Dept. of Physiology and Pharmacology, Karolinska Institutet, Stockholm, Sweden; Dept. of Anesthesiology, Shandong Provincial Medicine and Health Key Laboratory of Clinical Anesthesia, Weifang Medical University, Weifang, China.
Redox Biol. 2021 Feb;39:101836. doi: 10.1016/j.redox.2020.101836. Epub 2020 Dec 17.
Renal ischemia-reperfusion (IR) injury is a common cause of acute kidney injury (AKI), which is associated with oxidative stress and reduced nitric oxide (NO) bioactivity and increased risk of developing chronic kidney disease (CKD) and cardiovascular disease (CVD). New strategies that restore redox balance may have therapeutic implications during AKI and associated complications.
To investigate the therapeutic value of boosting the nitrate-nitrite-NO pathway during development of IR-induced renal and cardiovascular dysfunction.
Male C57BL/6 J mice were given sodium nitrate (10 mg/kg, i. p) or vehicle 2 h prior to warm ischemia of the left kidney (45 min) followed by sodium nitrate supplementation in the drinking water (1 mmol/kg/day) for the following 2 weeks.
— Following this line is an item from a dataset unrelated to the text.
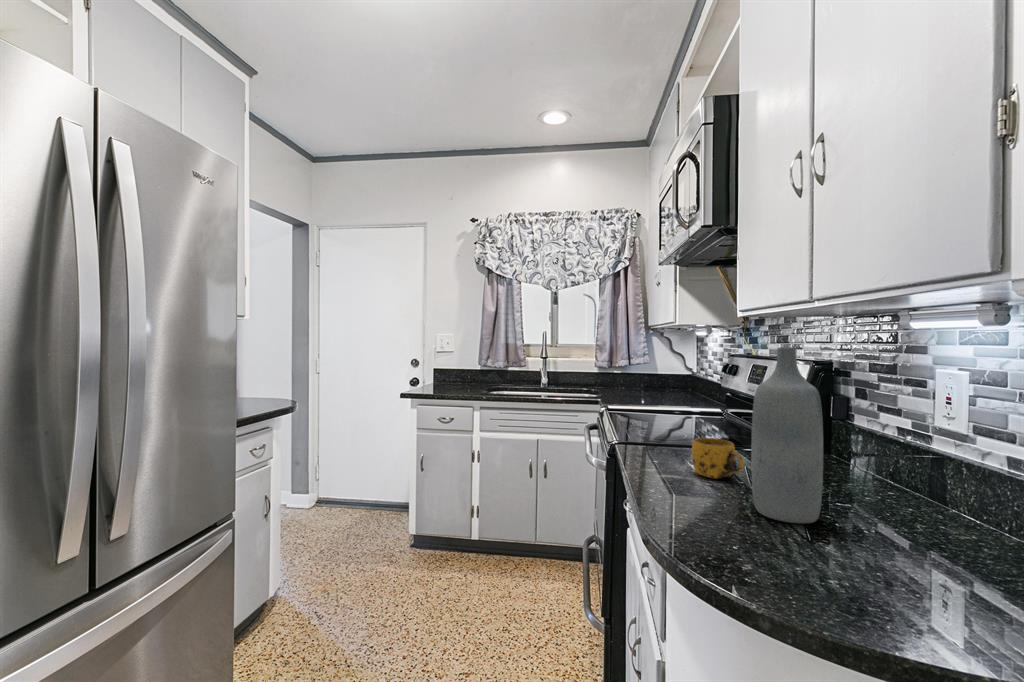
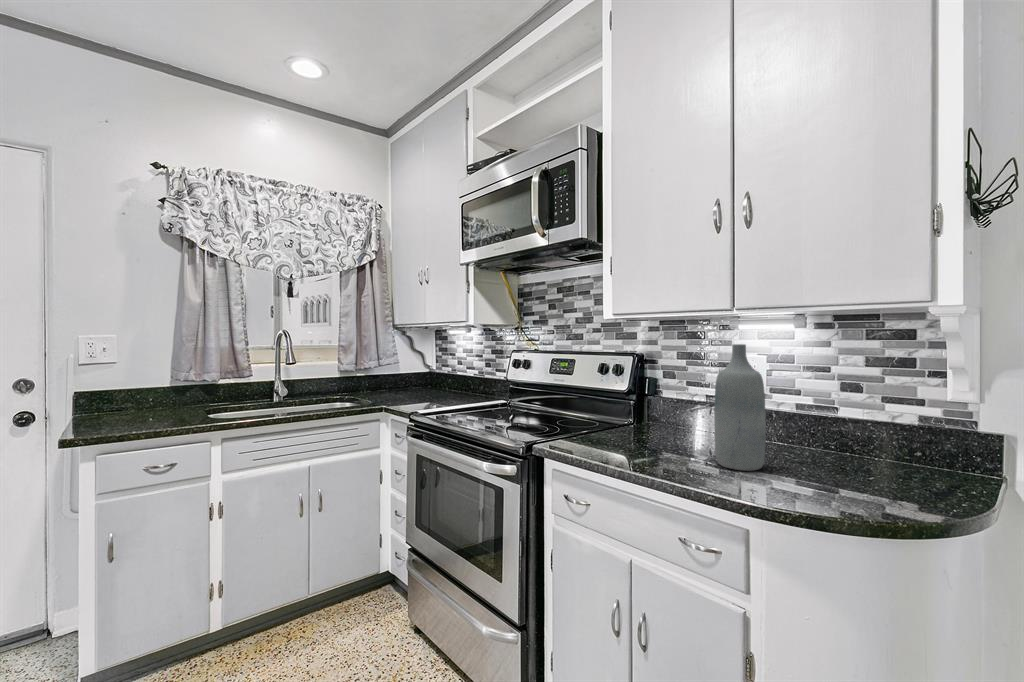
mug: present [692,438,743,479] -> none [628,421,672,454]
Blood pressure and glomerular filtration rate were measured and blood and kidneys were collected and used for biochemical and histological analyses as well as renal vessel reactivity studies. Glomerular endothelial cells exposed to hypoxia-reoxygenation, with or without angiotensin II, were used for mechanistic studies.
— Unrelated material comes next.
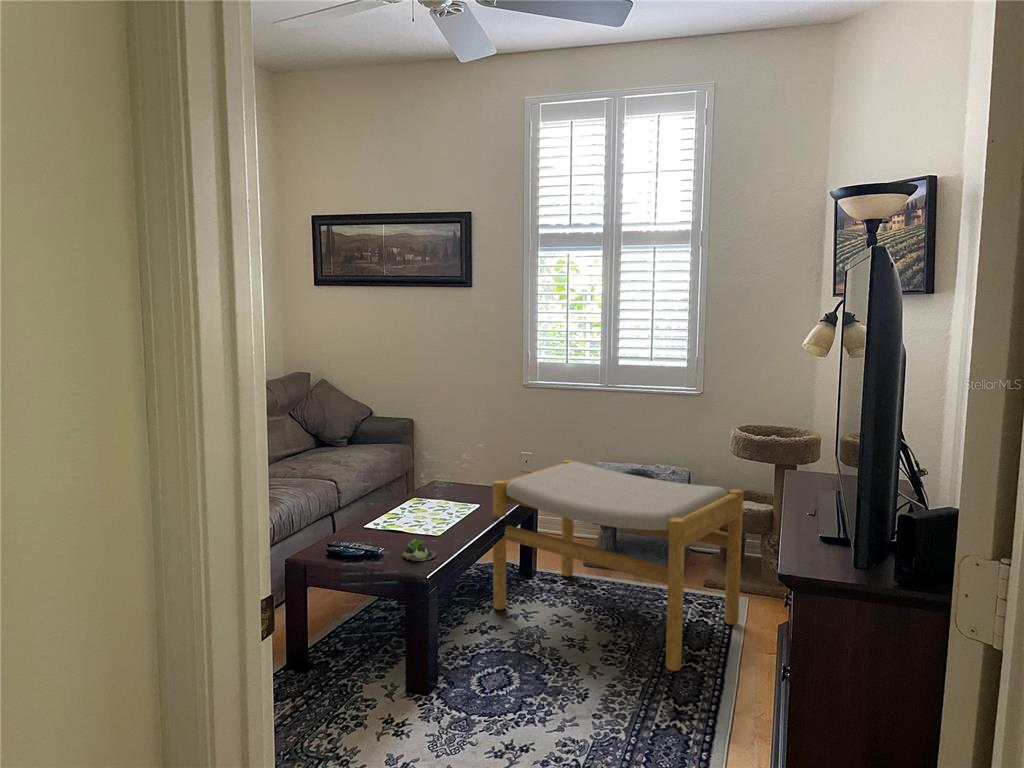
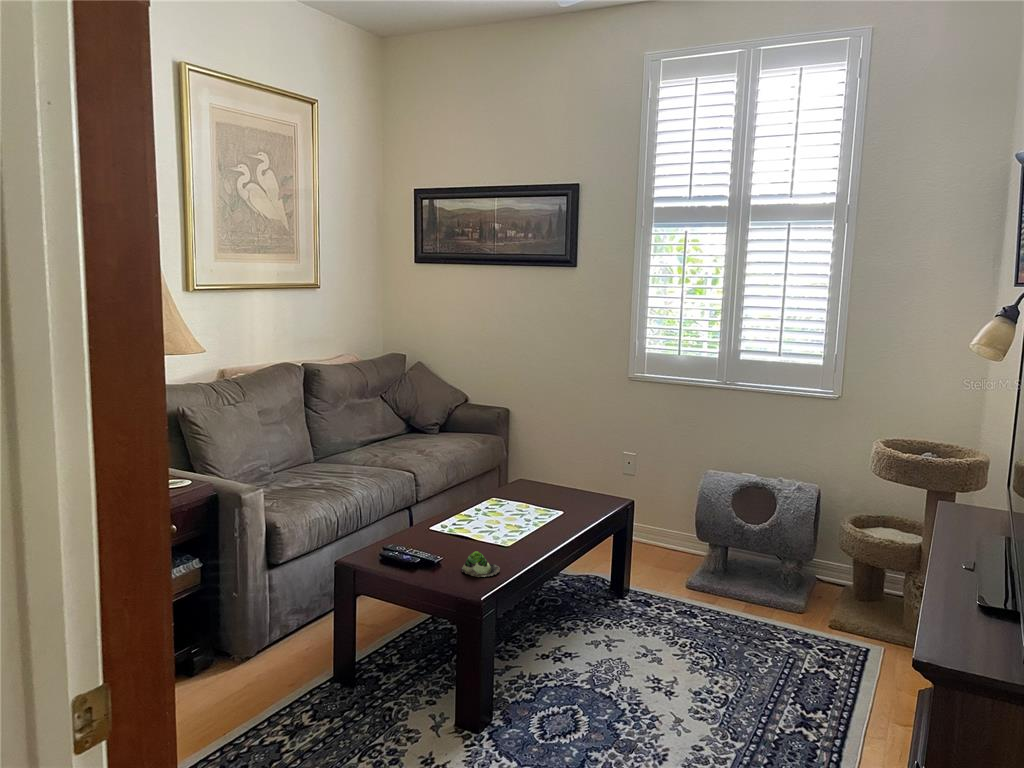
footstool: present [493,460,743,671] -> none [573,467,882,737]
IR was associated with reduced renal function and slightly elevated blood pressure, in combination with renal injuries, inflammation, endothelial dysfunction, increased Ang II levels and Ang II-mediated vasoreactivity, which were all ameliorated by nitrate. Moreover, treatment with nitrate (in vivo) and nitrite (in vitro) restored NO bioactivity and reduced mitochondrial oxidative stress and injuries.
Acute treatment with inorganic nitrate prior to renal ischemia may serve as a novel therapeutic approach to prevent AKI and CKD and associated risk of developing cardiovascular dysfunction.
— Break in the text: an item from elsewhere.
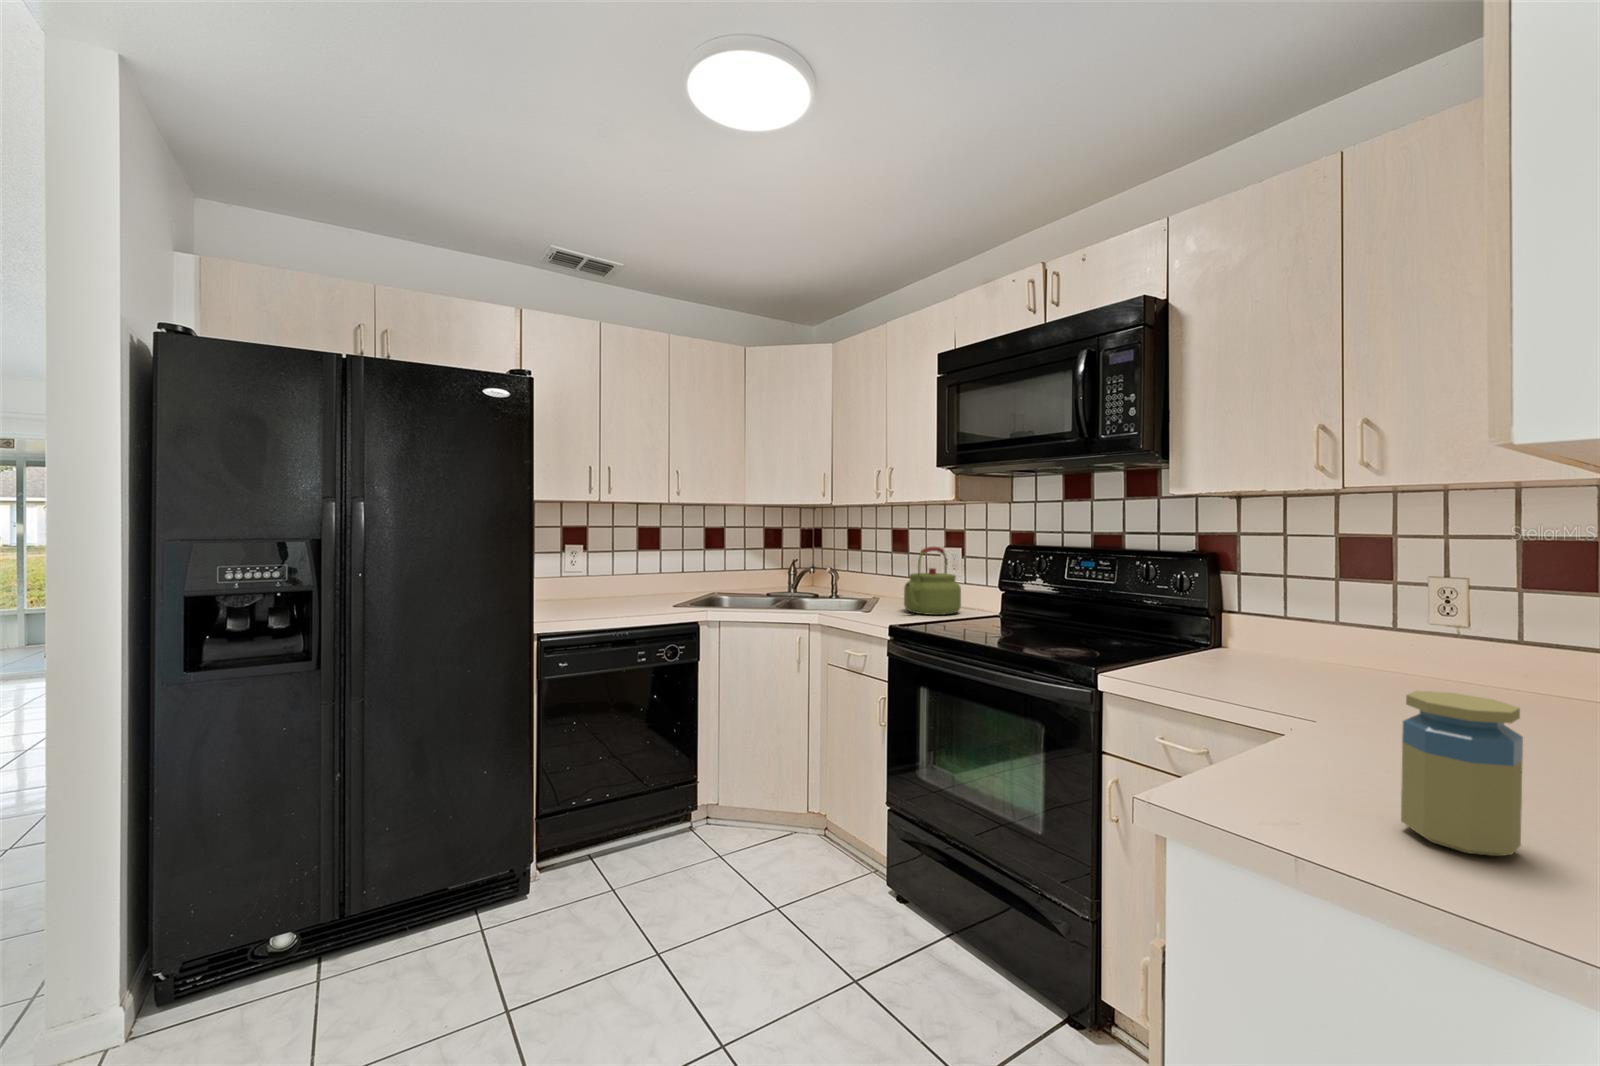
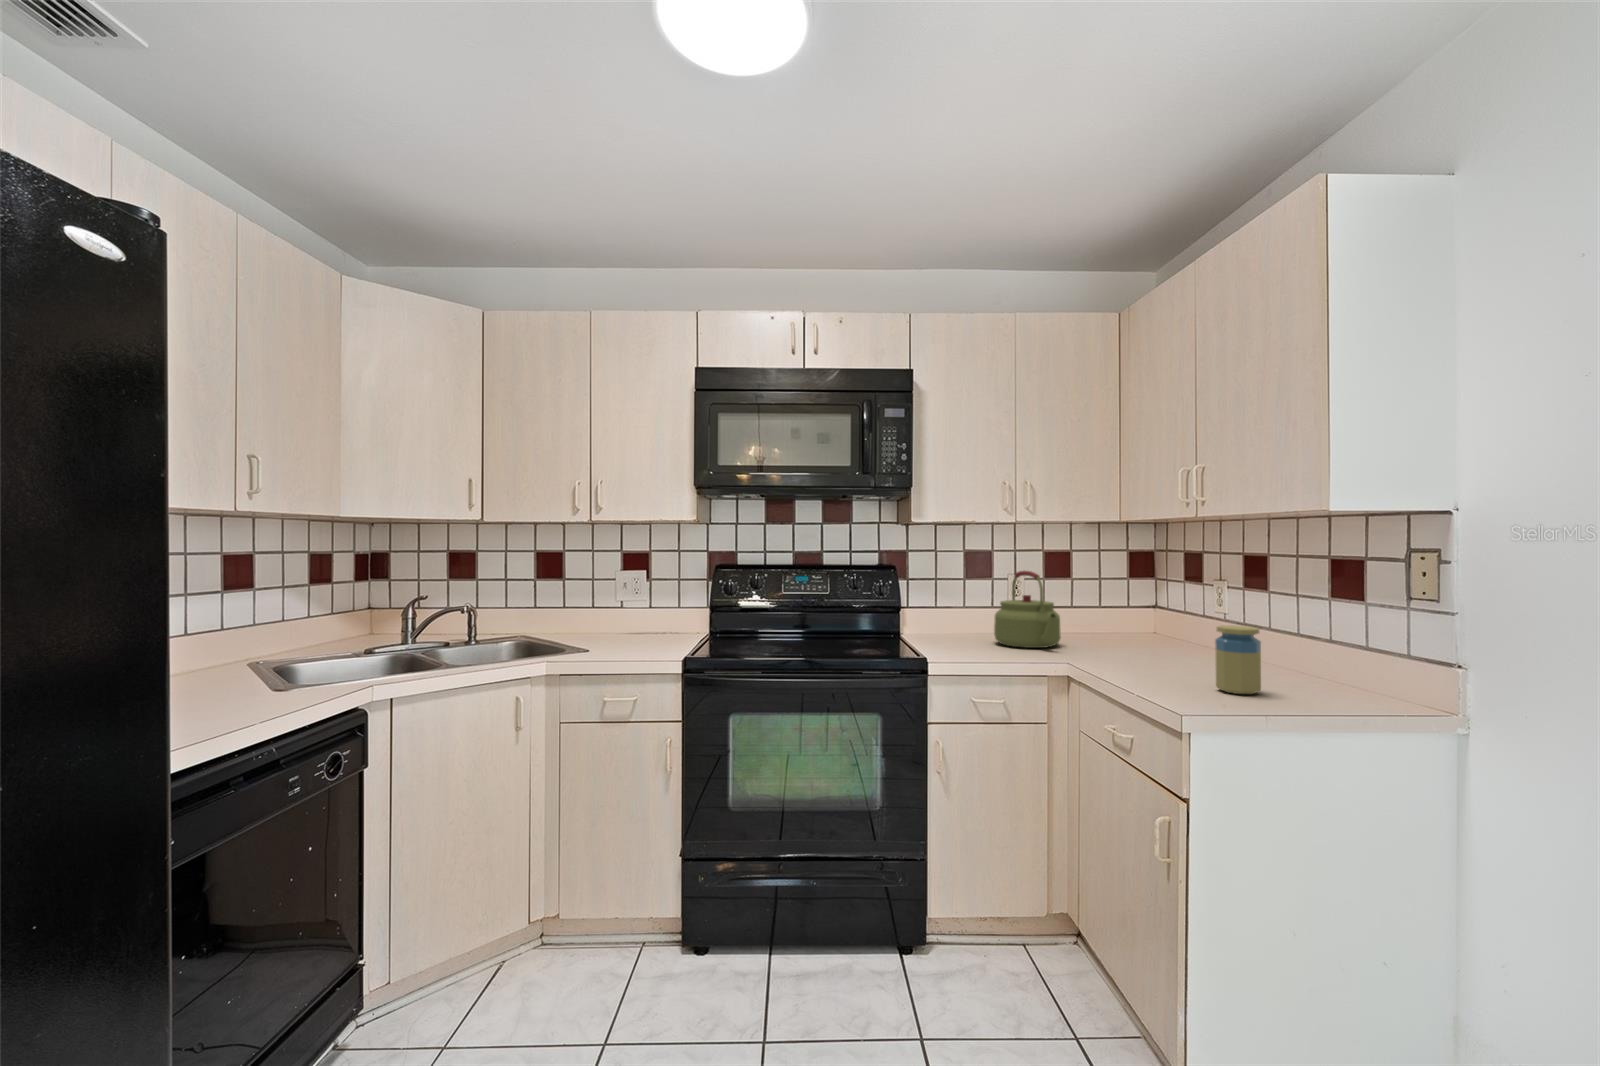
kettle: present [904,547,961,615] -> present [994,571,1061,648]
肾缺血再灌注(IR)损伤是急性肾损伤(AKI)的常见原因,与氧化应激、一氧化氮(NO)生物活性降低以及发生慢性肾脏病(CKD)和心血管疾病(CVD)的风险增加有关。恢复氧化还原平衡的新策略在 AKI 及其相关并发症期间可能具有治疗意义。
研究在 IR 诱导的肾和心血管功能障碍发展过程中增强硝酸盐-亚硝酸盐-NO 途径的治疗价值。
雄性 C57BL/6J 小鼠在左肾热缺血(45 分钟)前 2 小时给予硝酸钠(10mg/kg,腹腔注射)或载体,随后在饮用水中补充硝酸钠(1mmol/kg/天)持续 2 周。测量血压和肾小球滤过率,并收集血液和肾脏用于生化和组织学分析以及肾血管反应性研究。将肾小球内皮细胞暴露于缺氧-复氧中,有或没有血管紧张素 II,用于进行机制研究。
IR 与肾功能降低和血压略有升高有关,同时伴有肾损伤、炎症、内皮功能障碍、Ang II 水平升高和 Ang II 介导的血管反应性增加,这些都被硝酸盐改善。此外,用硝酸盐(体内)和亚硝酸盐(体外)处理可恢复 NO 生物活性,并减少线粒体氧化应激和损伤。
在肾缺血前进行急性无机硝酸盐治疗可能是预防 AKI 和 CKD 及其相关心血管功能障碍风险的一种新的治疗方法。